Staying Safe Around Wild Horses
An older feral horse will, almost invariably, take a lot of time and effort. It’s kind of like trying to tame an older feral cat. Individuals vary. Horses take a minimum of six weeks to be trained appropriately, and then that is only to a minimum standard.
Basically, your goal is to get the horse to trust you enough that you can approach it safely and prepare it for riding. Catch the attention of the horse (make sure it’s looking at you) then be as calm as possible so it knows you’re not a threat. Slowly reach out your arm and let it get used to your scent.
4- Many horses like to be rubbed on the neck, shoulder, hip, or on the chest. Some horses enjoy having their heads and ears rubbed. Horses often groom each other on the whither, so this would be a good place to try too. 6- If your horse does not want to be pet or moves away, do not be upset.
Wild horses can be the most dangerous and unpredictable simply because they lack socialization with humans and are innately timid until they’ve had repeated handling and human interaction.
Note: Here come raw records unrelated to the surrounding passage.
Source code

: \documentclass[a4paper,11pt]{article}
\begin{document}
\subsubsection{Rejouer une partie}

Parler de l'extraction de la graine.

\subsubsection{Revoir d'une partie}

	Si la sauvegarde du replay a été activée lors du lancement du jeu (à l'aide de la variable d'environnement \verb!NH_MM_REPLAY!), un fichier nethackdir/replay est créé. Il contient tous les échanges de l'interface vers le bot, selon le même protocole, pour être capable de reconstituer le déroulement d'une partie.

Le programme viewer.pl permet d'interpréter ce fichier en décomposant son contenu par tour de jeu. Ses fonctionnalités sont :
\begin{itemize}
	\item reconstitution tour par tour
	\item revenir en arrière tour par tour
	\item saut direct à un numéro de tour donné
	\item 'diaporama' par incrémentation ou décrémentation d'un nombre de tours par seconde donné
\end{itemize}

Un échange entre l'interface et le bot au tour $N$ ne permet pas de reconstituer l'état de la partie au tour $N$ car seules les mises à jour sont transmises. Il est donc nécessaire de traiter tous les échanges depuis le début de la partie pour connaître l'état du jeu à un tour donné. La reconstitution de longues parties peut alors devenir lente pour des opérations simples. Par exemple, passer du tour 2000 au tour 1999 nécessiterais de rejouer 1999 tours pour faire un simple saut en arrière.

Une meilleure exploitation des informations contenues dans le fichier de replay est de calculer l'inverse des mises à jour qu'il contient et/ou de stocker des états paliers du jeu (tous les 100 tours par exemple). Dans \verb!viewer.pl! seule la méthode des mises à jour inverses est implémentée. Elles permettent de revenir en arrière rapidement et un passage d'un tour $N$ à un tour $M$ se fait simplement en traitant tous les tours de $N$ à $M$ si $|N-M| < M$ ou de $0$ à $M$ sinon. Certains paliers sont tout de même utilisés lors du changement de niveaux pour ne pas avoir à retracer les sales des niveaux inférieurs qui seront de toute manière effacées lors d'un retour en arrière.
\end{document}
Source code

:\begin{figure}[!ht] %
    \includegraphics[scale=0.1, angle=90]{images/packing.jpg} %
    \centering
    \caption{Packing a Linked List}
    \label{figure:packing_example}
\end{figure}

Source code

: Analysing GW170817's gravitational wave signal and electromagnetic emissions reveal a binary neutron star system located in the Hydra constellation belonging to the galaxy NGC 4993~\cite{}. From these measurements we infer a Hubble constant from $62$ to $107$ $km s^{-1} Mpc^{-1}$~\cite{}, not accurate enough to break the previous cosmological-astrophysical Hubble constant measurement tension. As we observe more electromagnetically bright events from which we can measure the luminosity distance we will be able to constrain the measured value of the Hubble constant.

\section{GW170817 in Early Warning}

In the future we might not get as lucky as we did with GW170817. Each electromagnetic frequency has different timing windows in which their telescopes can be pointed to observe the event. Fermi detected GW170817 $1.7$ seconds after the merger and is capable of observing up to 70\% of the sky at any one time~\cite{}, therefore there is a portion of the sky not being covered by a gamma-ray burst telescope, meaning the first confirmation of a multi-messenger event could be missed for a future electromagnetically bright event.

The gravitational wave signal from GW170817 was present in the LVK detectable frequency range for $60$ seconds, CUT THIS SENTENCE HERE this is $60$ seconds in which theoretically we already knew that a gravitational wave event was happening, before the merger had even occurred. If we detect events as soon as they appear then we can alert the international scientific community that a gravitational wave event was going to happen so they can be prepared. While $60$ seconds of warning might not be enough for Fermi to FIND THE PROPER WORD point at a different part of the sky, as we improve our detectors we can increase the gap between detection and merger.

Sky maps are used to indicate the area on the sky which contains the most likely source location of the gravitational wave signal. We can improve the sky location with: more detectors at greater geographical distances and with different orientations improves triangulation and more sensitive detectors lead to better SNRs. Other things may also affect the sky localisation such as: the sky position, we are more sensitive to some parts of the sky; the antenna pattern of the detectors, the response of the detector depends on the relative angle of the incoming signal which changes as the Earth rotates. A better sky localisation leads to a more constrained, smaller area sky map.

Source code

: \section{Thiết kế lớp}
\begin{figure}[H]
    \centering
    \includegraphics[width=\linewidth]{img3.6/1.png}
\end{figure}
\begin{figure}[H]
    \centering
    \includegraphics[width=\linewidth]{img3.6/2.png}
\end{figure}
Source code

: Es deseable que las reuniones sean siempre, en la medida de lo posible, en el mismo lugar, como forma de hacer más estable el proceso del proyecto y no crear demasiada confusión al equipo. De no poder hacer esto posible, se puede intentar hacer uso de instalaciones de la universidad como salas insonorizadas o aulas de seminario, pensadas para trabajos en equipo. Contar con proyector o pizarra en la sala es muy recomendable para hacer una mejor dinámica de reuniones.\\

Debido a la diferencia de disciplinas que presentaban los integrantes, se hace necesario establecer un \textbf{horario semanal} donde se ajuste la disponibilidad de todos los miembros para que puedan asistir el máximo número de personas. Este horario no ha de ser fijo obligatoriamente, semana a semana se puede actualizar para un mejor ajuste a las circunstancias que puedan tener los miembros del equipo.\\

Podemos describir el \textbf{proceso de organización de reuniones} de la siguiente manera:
If socialized to human contact, horses usually respond to humans as a non-threatening predator. Humans do not always understand this, however, and may behave in a way, particularly if using aggressive discipline, that resembles an attacking predator and triggers the horse’s fight-or-flight response.
Size – Minimize the size of the paddock or corrals. There should be at least 600 square feet per horse but paddocks should be less than one acre.
The only truly wild horses in existence today are the Przewalski’s horse native to the steppes of central Asia. The best-known examples of feral horses are the “wild” horses of the American west. … Australia has the largest population of feral horses in the world, with in excess of 400,000 feral horses.